We're fed an endless stream of consternation over AI slop these days. The content apocalypse is nigh! It'll rot your brain! Okay, sure, maybe, but have you seen the kind of content sludge that perfectly ordinary humans are capable of producing? It's thrice as tragic.
The web is full of it. Garbage writing and brain-dead shorts. Content mills pumping out nonsense pages and gagging videos to appease whatever the high priests of SEO now think they've divined will please Lord Google or Master TikTok.
It's been infecting websites everywhere with "calls to action", "white paper available upon sign up", and "10 ways to supercharge your productivity". Links stuffed into every crevice to juice rankings, capture "most searched for" keywords, and convert, convert, convert.
It's an affront to humanity to make sentient beings do this work.

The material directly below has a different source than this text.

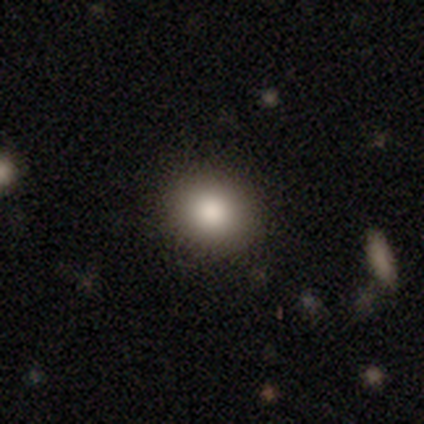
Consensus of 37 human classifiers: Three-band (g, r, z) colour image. It shows a smooth galaxy with no disk features (70%) that is round (81%). Merging: none (93%).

Turning human potential, creativity, and ingenuity into content sludge is a process no more dignified than turning pink slime into chicken nuggets.
I'll take AI slop over human sludge any day. Let the little robots barf up tokens to unlock the next basis point of incremental conversion. Better them than us, I say. This is exactly the soul-crushing, creative drudgery that machines were made to munch through without complaint.
But couldn't we do without sludge or slop, you say? Sure, right after we reach a shared state of nirvana. As soon as the average 4.5 hours of screen-on time is turned into real reading, real making, real pursuits. So that'll happen exactly never.
Case in point: the most important attribute of a phone for most people is still the battery life. These little content slop and sludge faucets can already spew out nearly an entire day's worth of nonstop eyeball junk, and yet you crave more. More! MORE!
So stop whining about the AI slop. You're already steeped in human sludge. And the door to exit both was always there. But you're not going to open it, are you?